Elle a réclamé l'ouverture de chantiers sur l'ensemble de ces sujets.
Elle a ensuite estimé que la négociation des futurs accords de partenariat économique avec les pays ACP (Afrique, Caraïbes, Pacifique) doit tenir compte des préoccupations exprimées par nombre de responsables politiques et consulaires dans les Dom. Mentionnant la conclusion, le 15 novembre dernier, d'un accord intermédiaire entre l'Union européenne et les pays de l'ESA (Afrique de l'est et australe), elle a souhaité que le gouvernement fasse un point public sur l'état des différentes négociations, a demandé si la Réunion bénéficiera d'une clause de sauvegarde dans l'accord définitif et a souhaité savoir quand le Parlement sera saisi des évolutions législatives éventuellement nécessaires.
Elle a enfin insisté sur les besoins croissants de la Réunion en matière de services publics et d'agents publics de qualité, compte tenu de l'évolution démographique de l'île, et s'est enquise des intentions de l'Etat sur l'évolution des effectifs de la fonction publique ainsi que des moyens mis en oeuvre pour former les jeunes Réunionnais.
a indiqué, en ce qui concerne le dialogue social, qu'un processus est en cours afin de mettre en place un dispositif de prévention des conflits.
Sur la situation des détenus, la construction de cinq cent cinquante places de prison, dont quatre cents à la Réunion et cent cinquante en Polynésie, est d'ores et déjà prévue.
Un plan de rattrapage est en cours par ailleurs dans le domaine de l'hébergement d'urgence.
La programmation pluriannuelle de la ligne budgétaire unique sera traitée dans le cadre de la réforme du budget de l'Etat. Une programmation 2009-2011 est envisagée.

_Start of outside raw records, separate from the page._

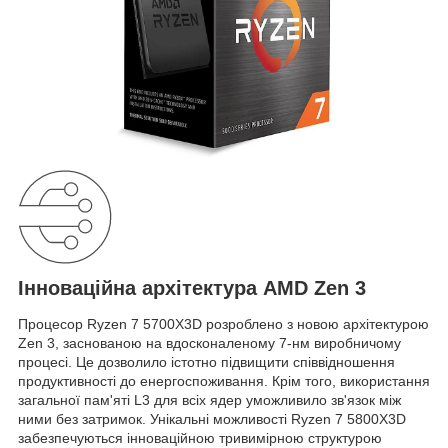
Інноваційна архітектура AMD Zen 3
Процесор Ryzen 7 5700X3D розроблено з новою архітектурою
Zen 3, заснованою на вдосконаленому 7-нм виробничому
процесі. Це дозволило істотно підвищити співвідношення
продуктивності до енергоспоживання. Крім того, використання
загальної пам'яті L3 для всіх ядер уможливило зв'язок між
ними без затримок. Унікальні можливості Ryzen 7 5800X3D
забезпечуються інноваційною тривимірною структурою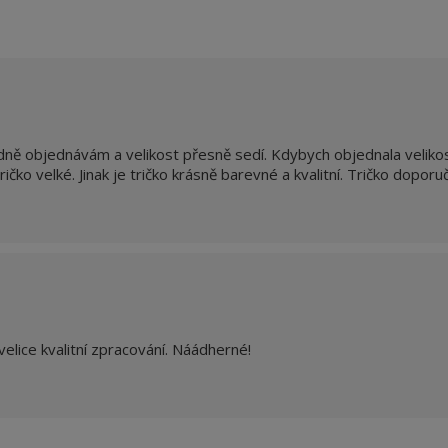
rdně objednávám a velikost přesně sedí. Kdybych objednala veliko
čko velké. Jinak je tričko krásně barevné a kvalitní. Tričko doporuč
elice kvalitní zpracování. Náádherné!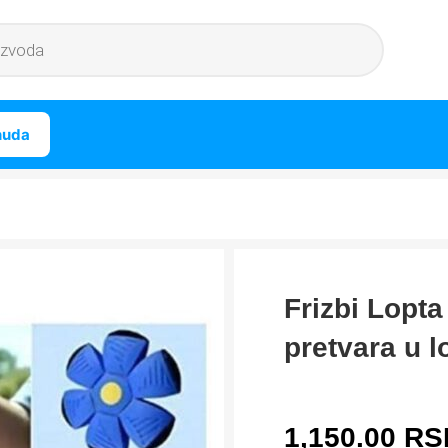
nuda
Frizbi Lopta 
pretvara u 
1,150.00
RS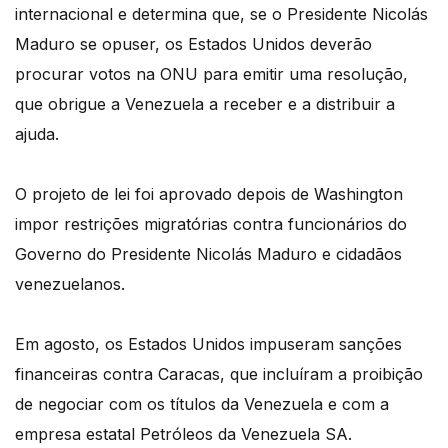
internacional e determina que, se o Presidente Nicolás
Maduro se opuser, os Estados Unidos deverão
procurar votos na ONU para emitir uma resolução,
que obrigue a Venezuela a receber e a distribuir a
ajuda.
O projeto de lei foi aprovado depois de Washington
impor restrições migratórias contra funcionários do
Governo do Presidente Nicolás Maduro e cidadãos
venezuelanos.
Em agosto, os Estados Unidos impuseram sanções
financeiras contra Caracas, que incluíram a proibição
de negociar com os títulos da Venezuela e com a
empresa estatal Petróleos da Venezuela SA.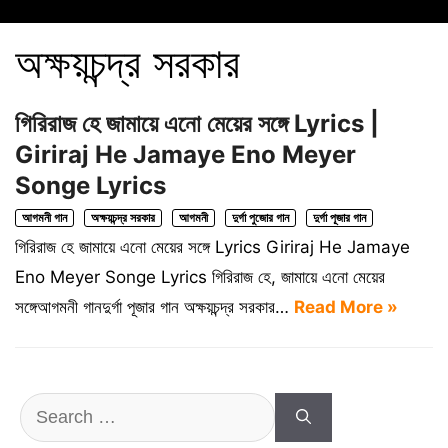
অক্ষয়চন্দ্র সরকার
গিরিরাজ হে জামায়ে এনো মেয়ের সঙ্গে Lyrics |
Giriraj He Jamaye Eno Meyer
Songe Lyrics
আগমনী গান
অক্ষয়চন্দ্র সরকার
আগমনী
দুর্গা পুজোর গান
দুর্গা পূজার গান
গিরিরাজ হে জামায়ে এনো মেয়ের সঙ্গে Lyrics Giriraj He Jamaye
Eno Meyer Songe Lyrics গিরিরাজ হে, জামায়ে এনো মেয়ের
সঙ্গেআগমনী গানদুর্গা পূজার গান অক্ষয়চন্দ্র সরকার…
Read More »
Search
for:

Dans la négociation des accords de partenariat économique, le gouvernement encourage le développement durable et l'ouverture régionale des économies des Dom. La Commission européenne recherche de son côté la conclusion d'un accord avant la fin de 2007 pour être en conformité avec les règles de l'organisation mondiale du commerce. En ce qui concerne la négociation avec les Etats du Cariforum (zone caraïbe), actuellement la plus avancée, la France vient d'obtenir de la Commission européenne la non-remise en cause de l'octroi de mer, la mise en place d'une clause de sauvegarde régionalisée permettant de protéger les productions locales pendant une durée limitée en cas de perturbation des marchés, la protection des marchés des Dom contre certains produits des ACP et le maintien des droits de douane sur les produits sensibles en cas de perturbation des marchés concernés.
S'agissant de l'évolution des effectifs de la fonction publique dans le cadre de la réforme de l'Etat, l'outre-mer recevra un traitement conforme à ses besoins, notamment au regard du principe de l'égalité des chances. La réforme ne sera donc pas linéaire.